Tasks to complete:
(1) Could you output the commentary's text from "Thus, it is" up to and including "we become accomplices.", copied word for word?
(2) Can you sum up the commentary in two sentences?

== Passage to read

So what do we see here?

Contradiction within moods and thoughts systems (Britain agreed to the democratic change, and now does not). We also see erroneous ideas imposed (leaders of the executive says Cameron should be nominated undemocratically, that’s erroneous).

The same sort of things is also perking up in Iraq: the USA caused the mess there, committing several major war crimes in the process. Precisely because those war crimes were not prosecuted, a strong push has been exerted on Obama to duplicate Bush, and go back to attack Iraq some more.

Thus, it is simple: there bad ideas out there, and they need to be destroyed. And bad moods too (an example of bad moods is the enormity that the American population was made, by Bush, Cheney, Rumsfeld, etc., into an accomplice of the most major war crime there is, war of aggression. Now that this war is in the process of being lost, some clamor to have the war pursued with renewed vigor.

We are now the stewards of the biosphere, whether we like it, or not. We can’t just sit on our rumps, strokes dogs, and whine we will attend to our garden (Voltaire style). By doing nothing, we leave criminals such as Bush, or their spirit, or their mood, in power. And thus we become accomplices.

====
== Exercise data

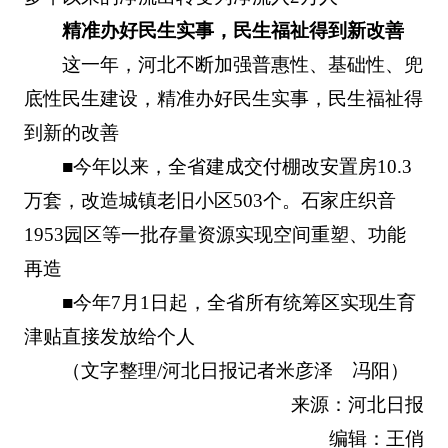
精准办好民生实事，民生福祉得到新改善
这一年，河北不断加强普惠性、基础性、兜
底性民生建设，精准办好民生实事，民生福祉得
到新的改善
■今年以来，全省建成交付棚改安置房10.3
万套，改造城镇老旧小区503个。石家庄织音
1953园区等一批存量资源实现空间重塑、功能
再造
■今年7月1日起，全省所有统筹区实现生育
津贴直接发放给个人
（文字整理/河北日报记者米彦泽 冯阳）
来源：河北日报
编辑：王俏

====

Answers to the problems:
(1)
Thus, it is simple: there bad ideas out there, and they need to be destroyed. And bad moods too (an example of bad moods is the enormity that the American population was made, by Bush, Cheney, Rumsfeld, etc., into an accomplice of the most major war crime there is, war of aggression. Now that this war is in the process of being lost, some clamor to have the war pursued with renewed vigor.

We are now the stewards of the biosphere, whether we like it, or not. We can’t just sit on our rumps, strokes dogs, and whine we will attend to our garden (Voltaire style). By doing nothing, we leave criminals such as Bush, or their spirit, or their mood, in power. And thus we become accomplices.

(2) The commentary sees contradiction and erroneous ideas in Britain's going back on a democratic change it had agreed to and in calls to nominate Cameron undemocratically. It also sees a push on Obama to attack Iraq again because the USA's war crimes there went unprosecuted, and it argues that such bad ideas and moods must be destroyed, since doing nothing leaves criminals like Bush, or their spirit, in power and makes people accomplices.